Lowe, Matthew
Matthew is in the Cell and Developmental Biology home area of the MBIDP. He received a B.S. in Genetics and Cell Development from the University of Minnesota, and after coming to UCLA, joined the lab of Dr. Amander Clark. He joined the CMB training program in 2018.
Mentor: Dr. Amander Clark
Primordial Germ Cells (PGCs) are the embryonic progenitors of the adult germ line. PGCs are initially specified from the epiblast in both mouse and human embryos and following specification, migrate into the genital ridges before becoming enclosed in what will ultimately become the testes or ovaries of the animal. Once in the genital ridges, the PGCs rapidly proliferate before undergoing mitotic arrest in the testes or entry into meiosis in the ovaries. Throughout maturation, PGCs undergo extensive epigenetic remodeling, including drastic loss of DNA methylation across the genome and global redistribution of the repressive histone modification, Histone 3 Lysine 27 trimethylation (H3K27me3). The purpose of PGC epigenetic remodeling and the relationship between dynamically changing epigenetic marks is not well understood.

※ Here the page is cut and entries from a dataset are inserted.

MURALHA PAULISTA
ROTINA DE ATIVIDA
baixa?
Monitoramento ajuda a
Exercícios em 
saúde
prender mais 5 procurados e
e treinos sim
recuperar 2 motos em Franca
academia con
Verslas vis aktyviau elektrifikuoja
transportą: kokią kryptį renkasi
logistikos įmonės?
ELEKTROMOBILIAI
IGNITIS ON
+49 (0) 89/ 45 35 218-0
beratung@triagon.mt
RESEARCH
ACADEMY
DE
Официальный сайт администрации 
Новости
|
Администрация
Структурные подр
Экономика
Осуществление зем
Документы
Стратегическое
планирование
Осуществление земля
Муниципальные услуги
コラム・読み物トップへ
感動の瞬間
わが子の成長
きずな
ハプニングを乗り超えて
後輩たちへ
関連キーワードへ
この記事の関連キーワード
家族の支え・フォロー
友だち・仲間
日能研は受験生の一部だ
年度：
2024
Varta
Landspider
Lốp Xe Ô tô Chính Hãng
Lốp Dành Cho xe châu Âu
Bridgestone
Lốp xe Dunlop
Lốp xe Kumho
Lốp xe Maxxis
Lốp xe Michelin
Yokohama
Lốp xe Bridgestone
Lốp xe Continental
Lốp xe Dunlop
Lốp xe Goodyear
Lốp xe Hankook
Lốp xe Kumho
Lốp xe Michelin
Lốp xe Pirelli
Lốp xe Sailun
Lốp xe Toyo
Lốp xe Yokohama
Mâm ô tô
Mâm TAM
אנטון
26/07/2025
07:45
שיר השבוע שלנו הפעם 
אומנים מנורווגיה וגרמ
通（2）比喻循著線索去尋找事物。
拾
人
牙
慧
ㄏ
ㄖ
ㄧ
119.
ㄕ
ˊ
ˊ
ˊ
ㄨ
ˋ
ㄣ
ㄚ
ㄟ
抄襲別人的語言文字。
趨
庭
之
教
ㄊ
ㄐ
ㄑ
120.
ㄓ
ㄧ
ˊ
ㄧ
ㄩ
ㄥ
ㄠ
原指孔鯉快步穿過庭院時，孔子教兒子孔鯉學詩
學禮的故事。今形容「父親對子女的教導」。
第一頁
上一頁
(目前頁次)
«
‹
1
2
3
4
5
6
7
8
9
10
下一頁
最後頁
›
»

The goal of my project is to understand the functional role of histone and DNA methylation remodeling during PGC epigenetic reprogramming. To achieve this, I am utilizing a range of technologies including stem cells, mouse modeling, super resolution imaging and genomics. My project is focused on the role of Polycomb Repressor Complex 2 and specifically the relationship between Embryonic Ectoderm development (EED) and DNA methylation in establishing the landscape for PGC identity and therefore organismal fertility.